Я вернулся к камину и снова сел.
— Что случилось с Элен де Виль, Галлахером и Гвидо?
— Ничего. Никто из них не попал под подозрение. Гвидо был взят в плен в конце войны, но Дагел Манроу позаботился о том, чтобы он был выпущен почти немедленно. Муж Элен, Ральф, вернулся совсем больным. Он был ранен во время операции в пустыне. Он так и не смог поправиться и умер через три года после войны.
— Элен и Галлахер поженились?
— Нет. Звучит глупо, но мне кажется, что они слишком долго знали друг друга. Она умерла от рака легких десять лет назад. Галлахер пережил ее на несколько месяцев. Ему было восемьдесят три, но он до конца оставался настоящим мужчиной. Я была с ним до конца.

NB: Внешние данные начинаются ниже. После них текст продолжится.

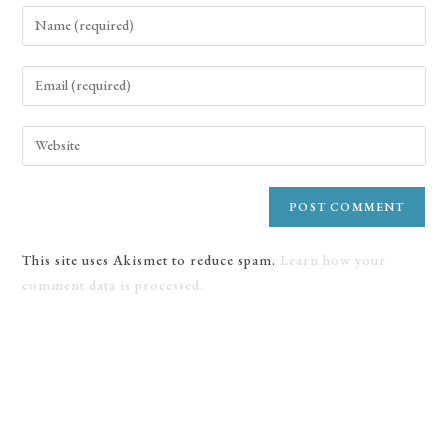
This site uses Akismet to reduce spam.
Learn how your
comment data is processed.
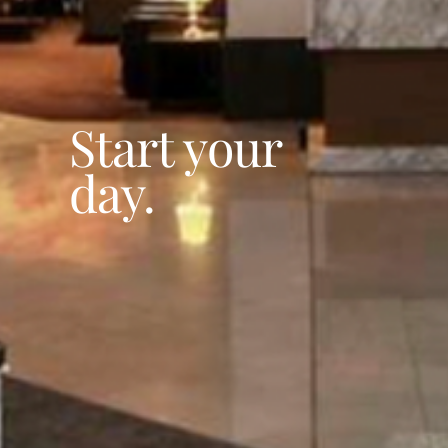
Start your
day.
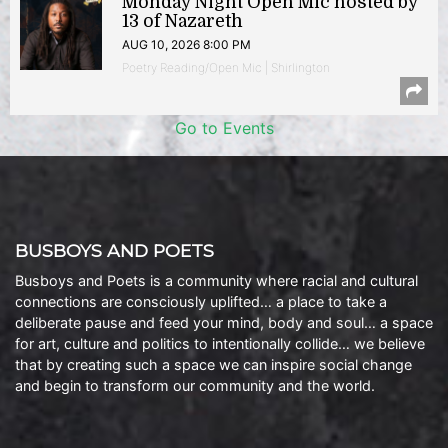
Monday Night Open Mic hosted by
13 of Nazareth
AUG 10, 2026 8:00 PM
Poetry Reading/Open Mic | Shirlington
Go to Events
BUSBOYS AND POETS
Busboys and Poets is a community where racial and cultural
connections are consciously uplifted… a place to take a
deliberate pause and feed your mind, body and soul… a space
for art, culture and politics to intentionally collide… we believe
that by creating such a space we can inspire social change
and begin to transform our community and the world.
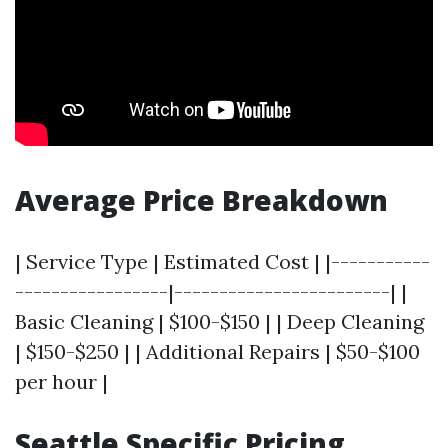
Average Price Breakdown
| Service Type | Estimated Cost | |-----------
-----------------|------------------------| |
Basic Cleaning | $100-$150 | | Deep Cleaning
| $150-$250 | | Additional Repairs | $50-$100
per hour |
Seattle Specific Pricing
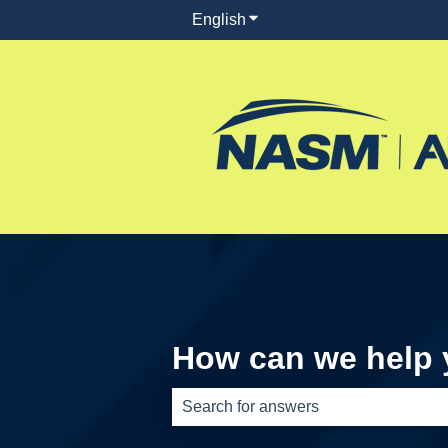
English
Show submenu for translati
How can we help
There are no suggestions because th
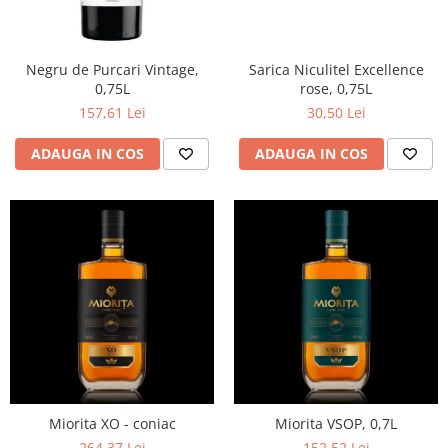
Negru de Purcari Vintage,
Sarica Niculitel Excellence
0,75L
rose, 0,75L
157,61 Lei
30,50 Lei
ADAUGA IN COS
ADAUGA IN COS
Miorita XO - coniac
Miorita VSOP, 0,7L
264,37 Lei
152,52 Lei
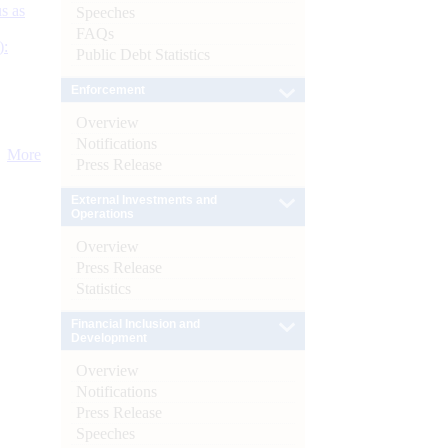
s as
Speeches
FAQs
):
Public Debt Statistics
Enforcement
Overview
Notifications
More
Press Release
External Investments and
Operations
Overview
Press Release
Statistics
Financial Inclusion and
Development
Overview
Notifications
Press Release
Speeches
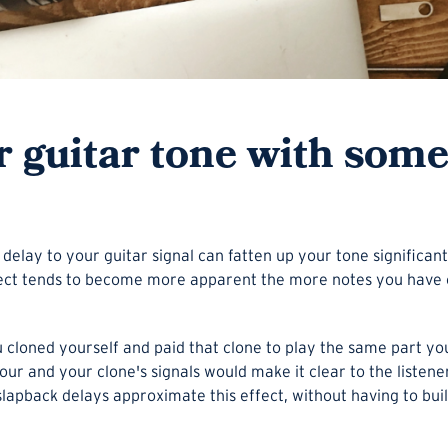
ur guitar tone with som
 delay to your guitar signal can fatten up your tone significa
ffect tends to become more apparent the more notes you have 
ou cloned yourself and paid that clone to play the same part yo
ur and your clone's signals would make it clear to the listen
lapback delays approximate this effect, without having to build a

— Я хотел спросить, нельзя ли взглянуть на усадьбу де Вилей и на Сентябрьский прилив?
— Я не уверена. Джерси сильно изменился со времени окончания войны. Теперь мы один из наиболее важных мировых банковских центров. Здесь огромные деньги и полно миллионеров. Одному из них принадлежит теперь усадьба де Вилей. Возможно, мне удастся что-то организовать, но я совсем не уверена.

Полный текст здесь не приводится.